Parecchie persone mi hanno scritto in questi giorni, dando sfogo al loro stato d’animo per i giorni inquieti che stiamo vivendo… mentre scrivo, ad inizio settimana, ancora non sappiamo com’e quando la risposta americana avverrà, quali conseguenze ne scaturiranno. Nel frattempo – però – desidero che la Parola illumini questo tempo senza che ci passi sulla testa.
Sfogliando gli appunti sul vangelo odierno scritti cinque anni fa, ho visto che allora avevo dato un taglio particolare al commento del Vangelo, che potrei intitolare: il discepolo e la giustizia.
E’ ancora attuale questo tema? Sempre di più, credo. Il nostro vecchio Papa parkinsoniano insiste su questa teoria: la pace è frutto della giustizia. Per quanto gli stati occidentali si sforzino di debellare il terrorismo, migliorerà la situazione solo se cambieranno i rapporti di giustizia tra i popoli. Le polemiche aspre sull’ormai dimenticato G8 di Genova perdevano di vista quest’assioma fondamentale: il terrorismo non avrebbe presa nelle masse povere se riuscissimo veramente a costruire un mondo solidale in cui il benessere dell’umanità prevale sul profitto. Non voglio entrare in temi difficili, in diatribe politiche od economiche, ma è Amos che lo dice. Questo profeta-pastore 700 anni prima di Cristo scuote la coscienza del popolo, tutto preso a rendere onore a Dio nell’attesa di fregare il prossimo, un popolo che rispetta l’apparenza della religione senza tradurla in atteggiamenti onesti e di conversione. Il rischio permane: le leggi di mercato sono influenzate dall’etica, dalla prospettiva cristiana? Non ci sarà vera pace se non si saranno chiariti i rapporti tra economia e politica, tra la volontà di una crescita comune e le conseguenze pratiche sull’economia. Occorre togliere ossigeno al pensiero violento e distruttivo alimentato nelle folle povere dalla visione (a torto?) di un mondo occidentale ricco e spregiudicato che impone le sue leggi economiche a tutti.
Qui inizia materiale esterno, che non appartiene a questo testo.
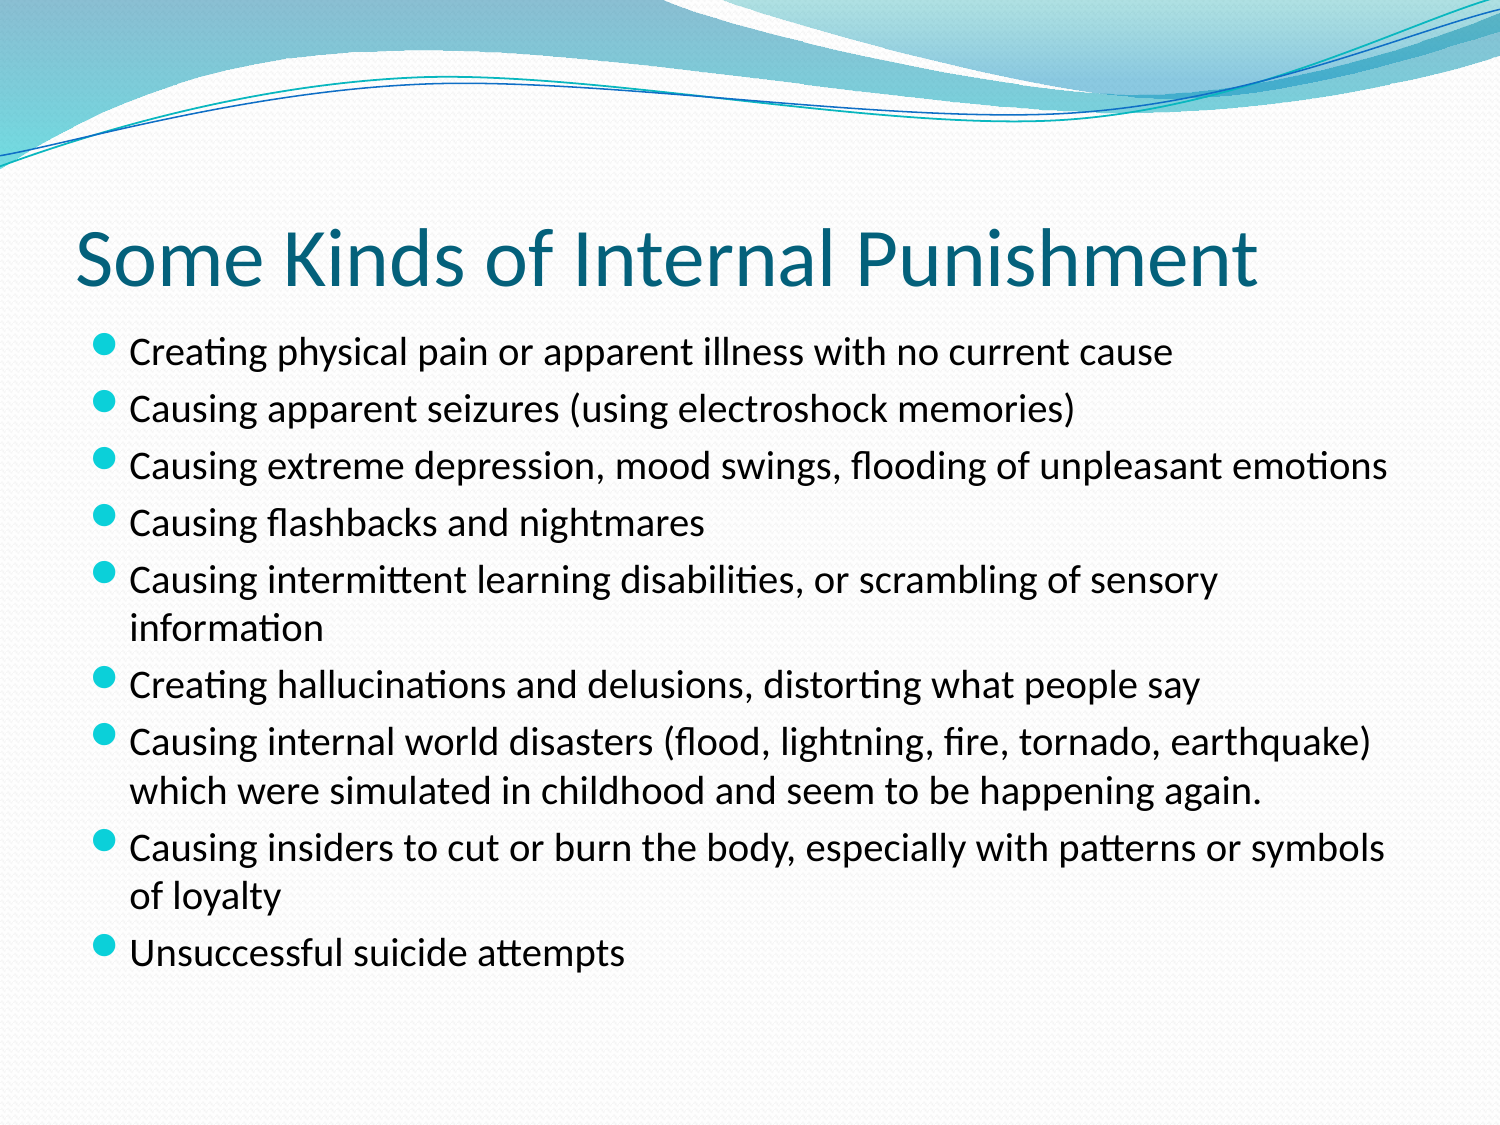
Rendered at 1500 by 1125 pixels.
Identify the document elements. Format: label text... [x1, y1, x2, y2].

list Creating physical pain or apparent illness with no current cause Causing apparent seizures (using electroshock memories) Causing extreme depression, mood swings, flooding of unpleasant emotions Causing flashbacks and nightmares Causing intermittent learning disabilities, or scrambling of sensory information Creating hallucinations and delusions, distorting what people say Causing internal world disasters (flood, lightning, fire, tornado, earthquake) which were simulated in childhood and seem to be happening again. Causing insiders to cut or burn the body, especially with patterns or symbols of loyalty Unsuccessful suicide attempts [75, 317, 1425, 1038]
title Some Kinds of Internal Punishment [75, 115, 1425, 303]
L’amministratore delegato della parabola è lodato da Gesù per la sua sagacia (non per la sua disonestà!) e Gesù sospira tristemente: “Se mettessimo la stessa energia nel cercare le cose di Dio!”; se mettessimo almeno la stessa intelligenza, lo stesso tempo, lo stesso entusiasmo che mettiamo nell’investire i nostri risparmi anche per le cose di Dio! La scaltrezza dell’amministratore è l’atteggiamento che manca alle nostre stanche comunità cristiane: pensiero debole che si adagia su quattro devozioni e un po’ di moralismo senza l’audacia della conversione, del dialogo, della riflessione. Riguarda gli altri, tutto ciò? Riguarda le povere vittime americane e le spaesate famiglie afgane che fuggono la vendetta? Saprò, sapremo costruire qualcosa di diverso?
Io, Paolo, posso vivere nella pace, come dicevamo domenica, ma anche nella giustizia: libero dall’ansia del denaro (che può svanire in trenta minuti per opera di un pazzo, New York insegna), libero da mammona, per essere discepolo. Ecco, la sostanza è questa: se sono discepolo di Cristo so quanto valgo, so quanto valgono gli altri e vado all’essenziale nei miei rapporti: dall’onestà nello svolgere il mio lavoro, alla solidarietà, ad uno stile di vita retta e consona al Vangelo. Chi è il padrone dell’umanità? Dio? O mammona? Mammona che oggi ha mille seducenti nuovi volti: mercato, profitto, auto-realizzazione. Gesù non è moralista: il denaro non è sporco, è solo rischioso e il discepolo, il figlio della luce ne usa senza diventarne schiavo.
Concludo unendomi a Paolo, mio patrono e fratello nella fede. Rileggete l’invito fatto a Timoteo, preghiamo con fede, alziamo al cielo mani senza contese, invochiamo il dono della pace per la nostra terra, impegniamoci a trascorrere una vita alma e tranquilla, con tutta pietà e dignità.